(Text read from the pages)
-- Opening Marker --

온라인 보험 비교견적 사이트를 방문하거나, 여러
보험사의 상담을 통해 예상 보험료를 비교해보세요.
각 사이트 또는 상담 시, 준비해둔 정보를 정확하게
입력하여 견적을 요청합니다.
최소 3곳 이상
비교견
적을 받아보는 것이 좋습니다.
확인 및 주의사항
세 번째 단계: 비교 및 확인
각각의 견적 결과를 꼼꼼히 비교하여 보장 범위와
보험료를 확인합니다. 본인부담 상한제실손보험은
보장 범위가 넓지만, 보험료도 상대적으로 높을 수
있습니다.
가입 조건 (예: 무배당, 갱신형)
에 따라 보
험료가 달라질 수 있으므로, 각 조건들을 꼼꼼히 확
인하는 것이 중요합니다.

-- Closing Marker --

**DESCRIPTION OF THE TASK**
Return each row above that contains the word "보험료를".

**ANSWER SECTION**
보험사의 상담을 통해 예상 보험료를 비교해보세요.
보험료를 확인합니다. 본인부담 상한제실손보험은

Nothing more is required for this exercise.